There are may operations on arrays that do not depend on the rank of an array. Iterators are also not always a suitable solution. Given the array

double[,] myarray = new double[10,5];

it would be desirable to realize the following workflow:

  1. Reshape an array of Rank>1 to a linear array with rank=1 with the same number of elements. This should happen in place to be runtime efficient. Copying is not allowed.
  2. Pass reshaped array to a method defined for Rank=1 arrays only. e.g. Array.copy()
  3. Reshape result array to original rank and dimensions.

There is a similar question on this topic: How to reshape array in c#. The solutions there use memory copy operation with BlockCopy().

My question are: Can this kind of reshaping be realized without memory copy? Or even in a temporary way like creating a new view on the data?

3
  • I think you're asking for something impossible here... If you want to "Reshape an array" then (AFAIK) you'll always have to copy the elements from the current array to the new "reshaped" array... If "copying is not allowed" then you cannot "reshape" / transform the array. Commented Jul 18, 2018 at 11:54
  • 3
    By asking that it be done "without copying", you're effectively asking for one array to alias another. This is not allowed in managed code. You can, of course, use unsafe code and get a pointer (fixed (double* myflatarray = myarray)), but you won't have an array that can be passed to other functions. If you write your functions to accept Span<double> instead of arrays, you can make the pointer "safe" (new Span<double>(myflatarray, myarray.Length)) but you still won't have an actual array. (And that's just for going to rank 1 -- I have no idea how you'd get back.) Commented Jul 18, 2018 at 11:58
  • @Jeroen: If no one else comes up with a solution in the next days, I suggest that you copy your clarifying statement to an answer. Commented Jul 18, 2018 at 12:21

1 Answer 1

3

There wording to this is a little tough, yet surely pointers unsafe and fixed would work. No memory copy, direct access, add pepper and salt to taste

The CLR just wont let you cast an array like you want, any other method you can think of will require allocating a new array and copy (which mind you can be lightening fast). The only other possibly way to so this is to use fixed, which will give you contiguous 1 dimensional array.
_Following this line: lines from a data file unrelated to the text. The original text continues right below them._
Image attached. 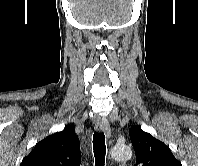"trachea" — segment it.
<instances>
[{
    "label": "trachea",
    "instance_id": "trachea-1",
    "mask_svg": "<svg viewBox=\"0 0 198 166\" xmlns=\"http://www.w3.org/2000/svg\"><path fill=\"white\" fill-rule=\"evenodd\" d=\"M93 150L96 166H104L106 145L104 132H95L93 135Z\"/></svg>",
    "mask_w": 198,
    "mask_h": 166
}]
</instances>
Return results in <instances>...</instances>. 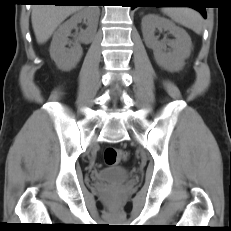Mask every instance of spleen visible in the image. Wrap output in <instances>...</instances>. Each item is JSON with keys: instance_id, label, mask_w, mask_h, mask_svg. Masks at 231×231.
Listing matches in <instances>:
<instances>
[{"instance_id": "3e777b00", "label": "spleen", "mask_w": 231, "mask_h": 231, "mask_svg": "<svg viewBox=\"0 0 231 231\" xmlns=\"http://www.w3.org/2000/svg\"><path fill=\"white\" fill-rule=\"evenodd\" d=\"M162 11L176 23L192 29L197 34L202 32V18L197 11L188 7H167Z\"/></svg>"}]
</instances>
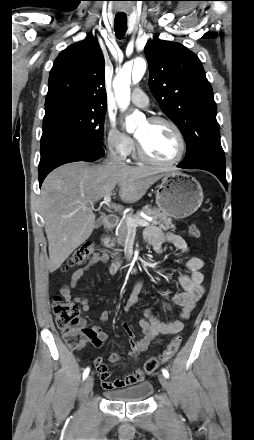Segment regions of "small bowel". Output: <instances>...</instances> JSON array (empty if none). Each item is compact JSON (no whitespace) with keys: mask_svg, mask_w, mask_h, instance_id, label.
<instances>
[{"mask_svg":"<svg viewBox=\"0 0 254 440\" xmlns=\"http://www.w3.org/2000/svg\"><path fill=\"white\" fill-rule=\"evenodd\" d=\"M144 240L148 246L158 253L161 252L162 244L165 242L171 243L182 253H187L189 251L186 241L181 236L173 233L163 232L155 226H150L145 229ZM108 259L109 256L105 253L96 254L93 256L85 266L77 269L72 274L70 283L61 288V295L67 300H72L82 311H88L90 309L88 299L81 295L73 296L72 291L85 273L89 272L99 264L106 263ZM184 266L186 272L178 277V282L182 290L175 293L172 297V303L180 307L177 318L162 321L150 309H144L143 317L139 320V326L143 334L140 339L135 338L134 332L127 324L123 325V329L129 337L131 349L130 356L133 358H139L140 355L148 349L151 341L155 337L180 332L184 327L185 321L189 320L196 303L202 297L205 290L203 285L204 276L201 272V269L204 266V261L199 257L193 256L185 261ZM141 287V281H137L134 284L125 305V309L128 310L137 305ZM161 306L167 311L171 310L172 308V305L169 303H162ZM108 319L109 312L106 310L102 311L99 315V320L107 321ZM92 329L94 336L91 337L89 341L92 345L99 348L108 339V334L99 325L94 326ZM120 360L121 357L117 353L110 354L107 359L98 357L95 360V365L98 370L102 386L105 389L124 388L144 381V373L140 369L133 371L124 378L110 381L111 373L106 365V361L109 363H118Z\"/></svg>","mask_w":254,"mask_h":440,"instance_id":"small-bowel-1","label":"small bowel"}]
</instances>
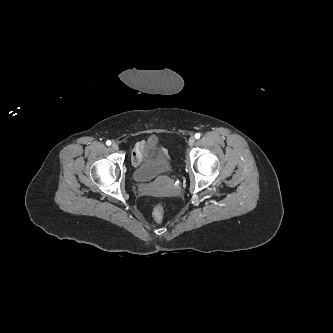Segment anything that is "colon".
<instances>
[{
    "mask_svg": "<svg viewBox=\"0 0 333 333\" xmlns=\"http://www.w3.org/2000/svg\"><path fill=\"white\" fill-rule=\"evenodd\" d=\"M153 218L157 223H161L164 218V208L161 205H157L153 210Z\"/></svg>",
    "mask_w": 333,
    "mask_h": 333,
    "instance_id": "obj_1",
    "label": "colon"
}]
</instances>
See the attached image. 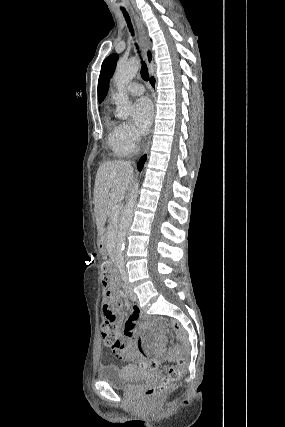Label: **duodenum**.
<instances>
[{
	"label": "duodenum",
	"instance_id": "1",
	"mask_svg": "<svg viewBox=\"0 0 285 427\" xmlns=\"http://www.w3.org/2000/svg\"><path fill=\"white\" fill-rule=\"evenodd\" d=\"M104 238H105V231H101V233H100V240H101V242L104 241Z\"/></svg>",
	"mask_w": 285,
	"mask_h": 427
}]
</instances>
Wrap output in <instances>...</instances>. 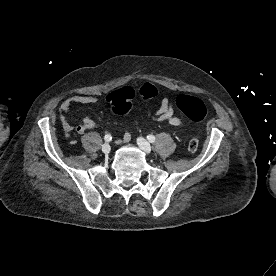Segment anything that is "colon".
Masks as SVG:
<instances>
[{"instance_id": "5ec220e1", "label": "colon", "mask_w": 276, "mask_h": 276, "mask_svg": "<svg viewBox=\"0 0 276 276\" xmlns=\"http://www.w3.org/2000/svg\"><path fill=\"white\" fill-rule=\"evenodd\" d=\"M156 88L152 84H144L139 90V96L144 99H151L156 95ZM136 96L135 90L130 87L111 94L108 98L112 111L118 115L129 113L133 107ZM177 108L187 116L192 122H200L206 115V108L201 100L196 97L181 94L176 98ZM198 149V140L191 139L187 145V151L196 152Z\"/></svg>"}]
</instances>
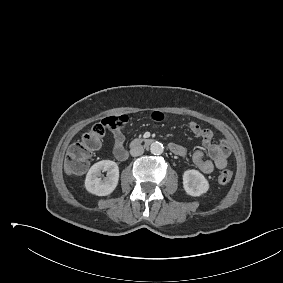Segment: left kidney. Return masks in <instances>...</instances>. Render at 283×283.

unsafe public static void SomeMethod(int* p, int size)
{
   for (var i = 0; i < 4; i++)
   {
      //Perform any linear operation
      *(p + i) *= 10;
   }
}
...

var someArray = new int[2,2];
someArray[0, 0] = 1;
someArray[0,1] = 2;
someArray[1, 0] = 3;
someArray[1, 1] = 4;

//Reshape an array to a linear array 
fixed (int* p = someArray)
{
     SomeMethod(p, 4);
}

//Reshape result array to original rank and dimensions.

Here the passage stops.